YOUR TASK:
From the line below that contains "X218900000Y-91800000D03*" to the line that contains "X208962500Y-93925000D03*", repeat every line exactly, both ends included, and nothing else.

==== RECORDS FOR THIS EXERCISE

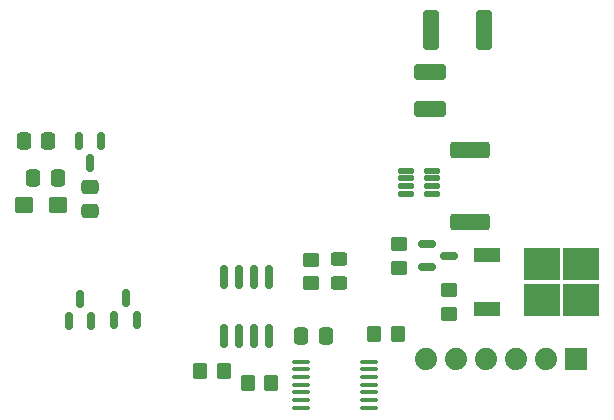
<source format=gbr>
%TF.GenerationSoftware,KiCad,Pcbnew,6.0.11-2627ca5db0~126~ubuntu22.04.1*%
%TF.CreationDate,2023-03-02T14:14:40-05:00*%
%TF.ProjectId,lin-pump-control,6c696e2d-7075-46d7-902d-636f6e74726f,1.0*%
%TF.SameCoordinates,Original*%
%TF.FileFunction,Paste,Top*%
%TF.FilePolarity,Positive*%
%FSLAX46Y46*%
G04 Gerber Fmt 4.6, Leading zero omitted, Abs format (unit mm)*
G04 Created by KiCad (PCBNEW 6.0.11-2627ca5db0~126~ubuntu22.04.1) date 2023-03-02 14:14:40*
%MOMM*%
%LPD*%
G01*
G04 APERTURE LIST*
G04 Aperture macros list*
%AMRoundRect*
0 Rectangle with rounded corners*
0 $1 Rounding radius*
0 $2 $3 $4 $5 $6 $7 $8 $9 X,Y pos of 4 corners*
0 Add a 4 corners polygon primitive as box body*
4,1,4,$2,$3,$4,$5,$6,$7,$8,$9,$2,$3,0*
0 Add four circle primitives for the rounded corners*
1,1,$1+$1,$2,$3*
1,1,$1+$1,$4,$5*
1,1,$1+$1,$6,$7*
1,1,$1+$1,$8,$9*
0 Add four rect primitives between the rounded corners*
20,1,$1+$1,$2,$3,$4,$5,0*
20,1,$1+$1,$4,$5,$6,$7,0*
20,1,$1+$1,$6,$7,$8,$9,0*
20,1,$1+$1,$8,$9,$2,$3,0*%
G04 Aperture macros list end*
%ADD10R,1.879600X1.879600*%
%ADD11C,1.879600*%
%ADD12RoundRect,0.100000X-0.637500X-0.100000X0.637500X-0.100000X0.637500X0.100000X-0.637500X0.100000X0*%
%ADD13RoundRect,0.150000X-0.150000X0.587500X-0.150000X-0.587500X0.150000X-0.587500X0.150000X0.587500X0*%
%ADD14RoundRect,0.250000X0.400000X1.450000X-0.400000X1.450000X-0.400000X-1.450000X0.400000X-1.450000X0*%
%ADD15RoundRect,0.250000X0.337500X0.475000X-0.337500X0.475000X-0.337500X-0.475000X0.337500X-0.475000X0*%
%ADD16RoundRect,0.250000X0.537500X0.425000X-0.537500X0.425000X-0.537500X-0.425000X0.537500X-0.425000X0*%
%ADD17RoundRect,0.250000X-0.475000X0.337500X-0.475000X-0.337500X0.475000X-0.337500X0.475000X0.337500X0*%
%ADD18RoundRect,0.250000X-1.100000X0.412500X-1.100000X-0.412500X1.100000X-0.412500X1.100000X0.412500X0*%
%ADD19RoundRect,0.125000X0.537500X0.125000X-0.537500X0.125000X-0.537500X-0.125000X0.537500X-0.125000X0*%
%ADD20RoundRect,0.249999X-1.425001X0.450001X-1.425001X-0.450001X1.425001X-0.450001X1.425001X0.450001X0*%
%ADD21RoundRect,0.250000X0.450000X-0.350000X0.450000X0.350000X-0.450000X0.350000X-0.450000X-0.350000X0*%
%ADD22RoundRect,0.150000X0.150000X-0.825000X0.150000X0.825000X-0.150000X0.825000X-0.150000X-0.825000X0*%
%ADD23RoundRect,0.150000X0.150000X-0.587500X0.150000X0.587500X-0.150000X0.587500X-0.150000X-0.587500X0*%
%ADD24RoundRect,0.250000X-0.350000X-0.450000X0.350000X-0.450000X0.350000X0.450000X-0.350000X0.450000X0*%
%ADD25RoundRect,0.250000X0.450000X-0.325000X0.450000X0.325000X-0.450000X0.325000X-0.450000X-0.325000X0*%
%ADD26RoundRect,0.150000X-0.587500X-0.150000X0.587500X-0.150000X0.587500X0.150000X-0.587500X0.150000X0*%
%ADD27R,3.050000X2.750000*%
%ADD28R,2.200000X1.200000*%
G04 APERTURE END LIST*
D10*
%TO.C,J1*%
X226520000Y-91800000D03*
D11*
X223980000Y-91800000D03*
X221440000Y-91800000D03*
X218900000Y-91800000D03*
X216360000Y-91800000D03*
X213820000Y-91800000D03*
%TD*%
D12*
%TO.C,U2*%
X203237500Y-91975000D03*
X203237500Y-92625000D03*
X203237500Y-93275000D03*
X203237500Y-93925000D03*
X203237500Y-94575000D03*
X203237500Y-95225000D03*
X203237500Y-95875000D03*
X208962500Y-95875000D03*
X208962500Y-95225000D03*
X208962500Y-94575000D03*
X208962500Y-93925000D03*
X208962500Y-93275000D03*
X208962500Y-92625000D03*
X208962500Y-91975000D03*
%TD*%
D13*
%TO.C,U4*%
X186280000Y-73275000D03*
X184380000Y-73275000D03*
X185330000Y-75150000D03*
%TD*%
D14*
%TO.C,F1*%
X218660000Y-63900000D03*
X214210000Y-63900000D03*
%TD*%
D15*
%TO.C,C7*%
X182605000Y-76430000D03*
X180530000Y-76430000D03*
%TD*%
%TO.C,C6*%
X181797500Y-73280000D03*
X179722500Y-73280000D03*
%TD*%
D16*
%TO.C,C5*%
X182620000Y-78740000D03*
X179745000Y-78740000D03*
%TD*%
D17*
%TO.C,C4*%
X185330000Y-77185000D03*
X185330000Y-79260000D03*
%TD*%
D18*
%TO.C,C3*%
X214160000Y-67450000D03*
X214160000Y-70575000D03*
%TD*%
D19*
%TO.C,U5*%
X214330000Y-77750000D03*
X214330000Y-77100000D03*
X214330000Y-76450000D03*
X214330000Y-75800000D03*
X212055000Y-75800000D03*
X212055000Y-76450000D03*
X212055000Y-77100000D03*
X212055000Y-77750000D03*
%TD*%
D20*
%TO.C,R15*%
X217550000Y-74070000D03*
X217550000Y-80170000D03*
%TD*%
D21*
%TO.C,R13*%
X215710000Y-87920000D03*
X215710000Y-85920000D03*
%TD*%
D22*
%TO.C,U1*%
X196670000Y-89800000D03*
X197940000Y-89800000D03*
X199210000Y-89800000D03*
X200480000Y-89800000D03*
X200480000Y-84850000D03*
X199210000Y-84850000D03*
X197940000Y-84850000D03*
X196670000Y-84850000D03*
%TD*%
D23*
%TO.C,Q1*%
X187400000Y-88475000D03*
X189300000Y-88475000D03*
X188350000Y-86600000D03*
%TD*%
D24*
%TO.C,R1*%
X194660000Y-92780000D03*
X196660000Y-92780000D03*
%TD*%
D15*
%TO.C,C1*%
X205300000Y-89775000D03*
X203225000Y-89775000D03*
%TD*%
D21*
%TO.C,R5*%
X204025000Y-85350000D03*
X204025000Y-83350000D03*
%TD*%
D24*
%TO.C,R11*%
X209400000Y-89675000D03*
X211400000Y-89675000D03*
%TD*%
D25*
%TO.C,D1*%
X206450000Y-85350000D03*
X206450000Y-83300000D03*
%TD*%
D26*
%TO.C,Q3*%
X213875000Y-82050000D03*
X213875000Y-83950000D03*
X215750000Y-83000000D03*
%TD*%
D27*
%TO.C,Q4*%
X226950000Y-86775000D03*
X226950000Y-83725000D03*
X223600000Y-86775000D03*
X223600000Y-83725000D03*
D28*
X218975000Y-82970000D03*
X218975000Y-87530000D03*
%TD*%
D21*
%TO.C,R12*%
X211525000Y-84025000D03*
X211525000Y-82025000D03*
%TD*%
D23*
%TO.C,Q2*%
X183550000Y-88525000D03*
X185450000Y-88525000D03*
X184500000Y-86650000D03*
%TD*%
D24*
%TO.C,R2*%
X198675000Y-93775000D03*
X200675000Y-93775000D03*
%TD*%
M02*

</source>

========
==== RECORDS FOR THIS EXERCISE

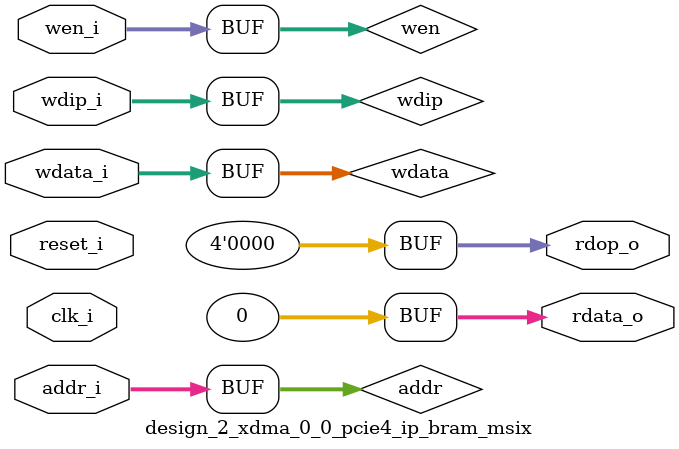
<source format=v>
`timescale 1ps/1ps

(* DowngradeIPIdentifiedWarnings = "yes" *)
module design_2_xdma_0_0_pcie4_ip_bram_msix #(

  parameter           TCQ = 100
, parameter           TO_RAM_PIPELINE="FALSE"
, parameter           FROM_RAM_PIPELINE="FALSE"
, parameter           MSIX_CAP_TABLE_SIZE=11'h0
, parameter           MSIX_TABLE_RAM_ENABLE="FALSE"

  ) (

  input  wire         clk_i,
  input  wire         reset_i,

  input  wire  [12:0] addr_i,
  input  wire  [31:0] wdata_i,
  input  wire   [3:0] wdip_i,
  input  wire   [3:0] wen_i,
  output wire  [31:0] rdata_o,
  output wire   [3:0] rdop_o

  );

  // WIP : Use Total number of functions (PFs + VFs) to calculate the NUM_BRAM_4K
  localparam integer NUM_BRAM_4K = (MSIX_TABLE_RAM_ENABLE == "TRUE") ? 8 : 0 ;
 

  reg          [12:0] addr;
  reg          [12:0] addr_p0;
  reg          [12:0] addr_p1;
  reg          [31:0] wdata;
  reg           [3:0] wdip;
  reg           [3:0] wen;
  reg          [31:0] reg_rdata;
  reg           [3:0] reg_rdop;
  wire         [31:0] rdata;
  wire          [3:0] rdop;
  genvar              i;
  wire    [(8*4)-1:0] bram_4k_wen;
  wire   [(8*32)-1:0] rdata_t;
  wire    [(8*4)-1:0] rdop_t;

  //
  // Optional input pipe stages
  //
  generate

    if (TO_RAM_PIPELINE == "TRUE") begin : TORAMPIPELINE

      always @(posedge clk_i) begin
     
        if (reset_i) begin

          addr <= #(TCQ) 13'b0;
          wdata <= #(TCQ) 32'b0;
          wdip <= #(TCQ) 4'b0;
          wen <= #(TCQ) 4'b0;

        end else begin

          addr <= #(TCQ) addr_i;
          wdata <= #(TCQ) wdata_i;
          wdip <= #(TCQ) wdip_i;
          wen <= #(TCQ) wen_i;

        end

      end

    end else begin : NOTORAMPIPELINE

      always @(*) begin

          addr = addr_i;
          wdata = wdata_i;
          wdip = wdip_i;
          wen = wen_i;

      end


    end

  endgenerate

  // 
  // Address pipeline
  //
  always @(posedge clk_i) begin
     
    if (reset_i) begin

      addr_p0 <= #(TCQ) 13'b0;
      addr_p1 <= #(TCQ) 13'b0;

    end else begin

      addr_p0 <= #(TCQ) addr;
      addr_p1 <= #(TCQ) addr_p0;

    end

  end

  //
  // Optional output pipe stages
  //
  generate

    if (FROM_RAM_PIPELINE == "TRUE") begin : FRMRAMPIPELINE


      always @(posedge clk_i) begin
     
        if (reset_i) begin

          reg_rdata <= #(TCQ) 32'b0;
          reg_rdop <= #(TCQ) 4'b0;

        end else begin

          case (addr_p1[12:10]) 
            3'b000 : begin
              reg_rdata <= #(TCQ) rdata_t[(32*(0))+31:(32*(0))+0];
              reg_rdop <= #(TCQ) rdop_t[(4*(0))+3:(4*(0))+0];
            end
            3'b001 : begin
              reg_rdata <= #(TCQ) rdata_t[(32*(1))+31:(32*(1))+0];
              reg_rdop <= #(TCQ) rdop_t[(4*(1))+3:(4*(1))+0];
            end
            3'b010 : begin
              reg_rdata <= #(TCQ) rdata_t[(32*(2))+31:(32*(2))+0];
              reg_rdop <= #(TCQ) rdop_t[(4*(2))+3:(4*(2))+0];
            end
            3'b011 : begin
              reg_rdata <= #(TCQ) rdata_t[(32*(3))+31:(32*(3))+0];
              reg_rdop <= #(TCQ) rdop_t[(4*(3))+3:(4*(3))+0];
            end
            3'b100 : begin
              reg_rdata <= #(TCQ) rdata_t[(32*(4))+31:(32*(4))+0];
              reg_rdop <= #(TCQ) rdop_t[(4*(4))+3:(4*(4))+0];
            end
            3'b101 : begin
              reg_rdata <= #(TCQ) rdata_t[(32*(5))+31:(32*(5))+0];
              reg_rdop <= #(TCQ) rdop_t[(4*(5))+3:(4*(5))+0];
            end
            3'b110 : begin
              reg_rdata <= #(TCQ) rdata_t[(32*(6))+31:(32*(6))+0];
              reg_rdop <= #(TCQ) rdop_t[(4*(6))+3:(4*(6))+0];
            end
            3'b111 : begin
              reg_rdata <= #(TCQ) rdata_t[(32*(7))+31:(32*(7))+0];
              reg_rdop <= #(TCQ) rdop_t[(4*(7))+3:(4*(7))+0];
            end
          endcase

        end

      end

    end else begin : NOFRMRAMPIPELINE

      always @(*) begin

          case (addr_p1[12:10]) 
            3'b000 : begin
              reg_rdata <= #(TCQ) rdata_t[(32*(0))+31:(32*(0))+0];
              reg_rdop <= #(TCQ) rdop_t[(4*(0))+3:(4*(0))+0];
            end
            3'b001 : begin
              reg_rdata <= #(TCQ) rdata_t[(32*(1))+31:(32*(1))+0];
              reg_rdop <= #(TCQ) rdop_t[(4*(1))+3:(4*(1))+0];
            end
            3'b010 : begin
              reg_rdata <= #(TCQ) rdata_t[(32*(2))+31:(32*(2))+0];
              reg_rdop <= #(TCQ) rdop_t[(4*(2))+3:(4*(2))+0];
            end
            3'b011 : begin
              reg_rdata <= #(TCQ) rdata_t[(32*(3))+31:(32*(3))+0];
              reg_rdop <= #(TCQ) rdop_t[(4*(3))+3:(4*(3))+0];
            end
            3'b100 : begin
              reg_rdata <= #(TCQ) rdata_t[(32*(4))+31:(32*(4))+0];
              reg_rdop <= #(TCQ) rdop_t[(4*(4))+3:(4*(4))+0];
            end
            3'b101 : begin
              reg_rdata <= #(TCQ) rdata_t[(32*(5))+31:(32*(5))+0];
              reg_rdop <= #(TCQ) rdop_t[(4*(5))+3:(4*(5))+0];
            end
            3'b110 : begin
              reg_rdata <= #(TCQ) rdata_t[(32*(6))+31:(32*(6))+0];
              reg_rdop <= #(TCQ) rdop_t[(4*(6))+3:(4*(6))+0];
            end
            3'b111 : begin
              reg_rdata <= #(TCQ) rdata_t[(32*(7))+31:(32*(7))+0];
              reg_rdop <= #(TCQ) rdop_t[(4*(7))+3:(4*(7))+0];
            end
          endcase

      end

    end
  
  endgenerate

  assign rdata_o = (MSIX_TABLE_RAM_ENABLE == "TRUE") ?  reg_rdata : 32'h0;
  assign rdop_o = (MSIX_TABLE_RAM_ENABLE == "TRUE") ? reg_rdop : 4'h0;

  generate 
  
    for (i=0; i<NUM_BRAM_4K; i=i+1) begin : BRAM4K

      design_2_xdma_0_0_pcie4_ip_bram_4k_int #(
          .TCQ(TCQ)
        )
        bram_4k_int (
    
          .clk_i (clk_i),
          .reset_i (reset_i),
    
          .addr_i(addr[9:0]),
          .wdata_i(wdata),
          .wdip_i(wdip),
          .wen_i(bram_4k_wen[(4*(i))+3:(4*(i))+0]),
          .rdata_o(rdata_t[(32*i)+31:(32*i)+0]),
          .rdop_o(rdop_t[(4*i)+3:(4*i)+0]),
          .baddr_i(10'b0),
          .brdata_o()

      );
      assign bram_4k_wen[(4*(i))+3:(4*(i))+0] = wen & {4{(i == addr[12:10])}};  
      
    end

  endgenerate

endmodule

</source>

========

ANSWER BOX:
X218900000Y-91800000D03*
X216360000Y-91800000D03*
X213820000Y-91800000D03*
%TD*%
D12*
%TO.C,U2*%
X203237500Y-91975000D03*
X203237500Y-92625000D03*
X203237500Y-93275000D03*
X203237500Y-93925000D03*
X203237500Y-94575000D03*
X203237500Y-95225000D03*
X203237500Y-95875000D03*
X208962500Y-95875000D03*
X208962500Y-95225000D03*
X208962500Y-94575000D03*
X208962500Y-93925000D03*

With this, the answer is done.